More on Alu elements. The Alu family descended from 7SL RNA (a component of the signal recognition particle), as did the mouse B1 repeats, and because of this, an Alu and a B1 will be recognizably similar in a sequence comparison. The Alu family arose from the tandem duplication of older 130-bp repeats, called FLAM and FRAM (free left/right Alu monomer), with an insertion of 31 bp of unrelated sequence in the "right half", making an Alu more than twice the length of a B1 (about 300 bp vs. 130 bp). Dimeric Alus divide neatly into the AluJ and AluS families, based on differences in at least 14 positions. AluJ, AluS and Alu-type monomers account for about 29%, 68% and 3% of Alu-type repeats in the human genome. The AluJ family includes the oldest Alu dimers, with the AluS family arising more recently. A subfamily of the AluS elements that were inserted very recently (e.g., after the human-chimp split) are now called AluY (Y = young).

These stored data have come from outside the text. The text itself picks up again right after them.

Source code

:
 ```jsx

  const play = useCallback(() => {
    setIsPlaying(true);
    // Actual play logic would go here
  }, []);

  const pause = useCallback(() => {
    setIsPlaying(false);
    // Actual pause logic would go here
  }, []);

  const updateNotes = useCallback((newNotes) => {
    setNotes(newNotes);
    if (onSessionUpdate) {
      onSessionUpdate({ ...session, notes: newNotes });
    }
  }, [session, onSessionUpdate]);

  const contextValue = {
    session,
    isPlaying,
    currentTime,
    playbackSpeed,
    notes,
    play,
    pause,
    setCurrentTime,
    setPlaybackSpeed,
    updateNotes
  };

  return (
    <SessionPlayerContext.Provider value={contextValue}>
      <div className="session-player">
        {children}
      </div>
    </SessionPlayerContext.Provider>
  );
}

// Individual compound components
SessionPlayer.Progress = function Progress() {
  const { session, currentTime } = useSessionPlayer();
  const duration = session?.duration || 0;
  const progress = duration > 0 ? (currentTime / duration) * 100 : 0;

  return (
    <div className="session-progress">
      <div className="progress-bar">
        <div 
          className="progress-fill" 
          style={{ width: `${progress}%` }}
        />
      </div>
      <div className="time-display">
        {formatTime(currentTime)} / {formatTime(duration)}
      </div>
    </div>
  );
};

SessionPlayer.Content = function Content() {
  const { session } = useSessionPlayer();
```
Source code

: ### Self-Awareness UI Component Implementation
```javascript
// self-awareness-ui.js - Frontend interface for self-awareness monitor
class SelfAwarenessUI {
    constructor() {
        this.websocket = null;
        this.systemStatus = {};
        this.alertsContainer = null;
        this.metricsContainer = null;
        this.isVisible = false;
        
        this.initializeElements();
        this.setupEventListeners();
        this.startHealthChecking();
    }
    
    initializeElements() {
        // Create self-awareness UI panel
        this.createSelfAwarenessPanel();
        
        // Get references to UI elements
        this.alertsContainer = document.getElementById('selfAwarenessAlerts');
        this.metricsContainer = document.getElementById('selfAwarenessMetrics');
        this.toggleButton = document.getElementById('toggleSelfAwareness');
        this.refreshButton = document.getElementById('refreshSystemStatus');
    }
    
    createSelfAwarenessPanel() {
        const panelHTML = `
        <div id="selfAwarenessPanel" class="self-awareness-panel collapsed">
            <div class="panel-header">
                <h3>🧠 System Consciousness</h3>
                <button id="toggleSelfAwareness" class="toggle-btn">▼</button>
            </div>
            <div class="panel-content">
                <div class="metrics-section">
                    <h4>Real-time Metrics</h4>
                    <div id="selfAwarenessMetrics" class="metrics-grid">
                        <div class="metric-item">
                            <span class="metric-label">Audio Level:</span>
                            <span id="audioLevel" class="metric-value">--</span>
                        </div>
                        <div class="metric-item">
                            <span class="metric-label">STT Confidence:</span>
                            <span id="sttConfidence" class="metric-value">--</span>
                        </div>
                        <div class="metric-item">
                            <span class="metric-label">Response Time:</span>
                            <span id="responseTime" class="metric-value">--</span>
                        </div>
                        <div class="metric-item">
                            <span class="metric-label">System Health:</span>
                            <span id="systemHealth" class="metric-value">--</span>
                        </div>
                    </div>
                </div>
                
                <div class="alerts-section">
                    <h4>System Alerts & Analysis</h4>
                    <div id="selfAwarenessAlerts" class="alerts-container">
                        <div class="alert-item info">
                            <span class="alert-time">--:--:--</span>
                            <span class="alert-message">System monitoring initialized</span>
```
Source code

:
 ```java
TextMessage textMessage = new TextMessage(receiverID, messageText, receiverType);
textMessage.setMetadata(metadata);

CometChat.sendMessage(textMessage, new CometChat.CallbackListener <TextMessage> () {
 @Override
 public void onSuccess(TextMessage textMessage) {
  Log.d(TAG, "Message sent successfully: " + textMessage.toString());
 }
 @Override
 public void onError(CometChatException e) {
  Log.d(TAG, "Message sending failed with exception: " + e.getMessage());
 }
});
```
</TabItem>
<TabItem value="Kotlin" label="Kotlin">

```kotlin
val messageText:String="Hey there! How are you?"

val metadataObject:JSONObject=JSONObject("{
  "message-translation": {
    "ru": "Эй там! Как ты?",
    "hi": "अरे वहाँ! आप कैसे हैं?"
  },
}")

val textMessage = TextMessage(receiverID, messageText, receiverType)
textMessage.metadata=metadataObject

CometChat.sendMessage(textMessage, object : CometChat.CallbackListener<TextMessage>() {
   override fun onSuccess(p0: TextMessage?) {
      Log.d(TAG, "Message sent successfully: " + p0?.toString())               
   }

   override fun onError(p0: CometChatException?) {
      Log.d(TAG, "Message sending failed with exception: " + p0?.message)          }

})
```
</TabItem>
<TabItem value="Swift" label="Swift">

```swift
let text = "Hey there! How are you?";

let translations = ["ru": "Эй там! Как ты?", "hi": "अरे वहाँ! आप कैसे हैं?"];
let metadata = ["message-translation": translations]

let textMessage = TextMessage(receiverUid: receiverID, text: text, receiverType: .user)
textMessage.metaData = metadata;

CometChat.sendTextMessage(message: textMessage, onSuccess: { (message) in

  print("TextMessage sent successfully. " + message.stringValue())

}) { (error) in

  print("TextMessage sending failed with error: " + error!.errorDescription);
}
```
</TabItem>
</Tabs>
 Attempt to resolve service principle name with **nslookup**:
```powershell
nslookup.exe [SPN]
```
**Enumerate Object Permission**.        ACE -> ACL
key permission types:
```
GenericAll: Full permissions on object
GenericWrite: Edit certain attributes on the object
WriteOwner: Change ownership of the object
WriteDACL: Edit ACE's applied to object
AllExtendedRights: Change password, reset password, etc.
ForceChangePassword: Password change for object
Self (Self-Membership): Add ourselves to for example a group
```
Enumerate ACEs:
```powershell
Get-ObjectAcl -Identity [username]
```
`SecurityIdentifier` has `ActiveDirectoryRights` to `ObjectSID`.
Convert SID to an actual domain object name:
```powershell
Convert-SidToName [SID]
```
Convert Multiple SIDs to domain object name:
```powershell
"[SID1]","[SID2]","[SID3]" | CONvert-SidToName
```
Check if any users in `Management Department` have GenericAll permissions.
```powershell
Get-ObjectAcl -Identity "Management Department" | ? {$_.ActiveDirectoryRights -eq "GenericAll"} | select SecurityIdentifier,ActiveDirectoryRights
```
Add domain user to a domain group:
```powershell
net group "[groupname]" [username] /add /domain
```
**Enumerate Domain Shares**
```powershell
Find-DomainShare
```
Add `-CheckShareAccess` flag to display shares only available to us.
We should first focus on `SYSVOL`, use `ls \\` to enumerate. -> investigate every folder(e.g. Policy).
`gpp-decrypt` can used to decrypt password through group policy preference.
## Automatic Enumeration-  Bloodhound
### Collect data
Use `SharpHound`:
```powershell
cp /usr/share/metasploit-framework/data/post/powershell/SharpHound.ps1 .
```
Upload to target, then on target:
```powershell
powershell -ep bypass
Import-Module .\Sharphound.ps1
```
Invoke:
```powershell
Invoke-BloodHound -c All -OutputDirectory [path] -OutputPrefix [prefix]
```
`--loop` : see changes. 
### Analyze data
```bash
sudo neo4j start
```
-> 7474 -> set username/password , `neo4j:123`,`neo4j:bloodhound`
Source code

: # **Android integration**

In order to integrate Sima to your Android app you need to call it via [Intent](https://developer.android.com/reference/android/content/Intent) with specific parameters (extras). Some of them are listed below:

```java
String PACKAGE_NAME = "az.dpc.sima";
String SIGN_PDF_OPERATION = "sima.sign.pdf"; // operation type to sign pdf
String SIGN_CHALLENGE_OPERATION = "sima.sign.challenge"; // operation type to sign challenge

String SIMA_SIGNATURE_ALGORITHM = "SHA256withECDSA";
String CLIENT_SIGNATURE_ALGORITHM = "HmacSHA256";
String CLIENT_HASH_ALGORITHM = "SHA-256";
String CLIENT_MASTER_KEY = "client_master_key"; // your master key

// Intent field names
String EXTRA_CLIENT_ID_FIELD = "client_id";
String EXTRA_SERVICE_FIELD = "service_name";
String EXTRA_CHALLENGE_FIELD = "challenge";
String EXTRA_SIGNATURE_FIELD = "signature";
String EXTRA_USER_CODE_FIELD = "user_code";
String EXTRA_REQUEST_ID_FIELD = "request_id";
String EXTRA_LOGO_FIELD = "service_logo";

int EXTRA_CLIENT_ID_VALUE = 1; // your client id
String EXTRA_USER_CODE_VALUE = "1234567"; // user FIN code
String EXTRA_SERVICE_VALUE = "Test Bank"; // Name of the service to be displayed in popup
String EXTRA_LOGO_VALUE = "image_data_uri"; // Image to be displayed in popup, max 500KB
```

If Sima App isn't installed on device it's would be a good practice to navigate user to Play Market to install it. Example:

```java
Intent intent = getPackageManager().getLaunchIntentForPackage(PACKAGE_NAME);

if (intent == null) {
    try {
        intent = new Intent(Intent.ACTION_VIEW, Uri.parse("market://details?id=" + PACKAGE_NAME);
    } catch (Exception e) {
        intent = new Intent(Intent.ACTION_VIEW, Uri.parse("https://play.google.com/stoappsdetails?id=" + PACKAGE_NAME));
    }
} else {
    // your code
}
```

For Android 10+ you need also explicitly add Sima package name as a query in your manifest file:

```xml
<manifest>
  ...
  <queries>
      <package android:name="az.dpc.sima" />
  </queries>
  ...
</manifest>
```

Because all Alu elements are relatively young, they are very similar to the consensus sequences in RepeatMasker's database. When RepeatMasker finds one (or certain other young repeats), it deletes the copy and continues searching. In cases where the Alu inserted into an older repeat, the parts on either side can be recognized as belonging to the same element. Moreover, for short or highly diverged repeats, the joined portions may be detectable when the separated pieces are not.
MIRs (Mammalian-wide Interspersed Repeats). For some unknown region, MIR relics frequently mutate more slowly than neutral DNA, particularly in their middle 70 bp. (See: MIRs are classic, tRNA-derived SINEs that amplified before the mammalian radiation, Smit AF, Riggs AD. Nucleic Acids Res 1995 Jan 11;23(1):98-102.) In contrast, copies of other types of repeats accumulate mutations at the neutral rate.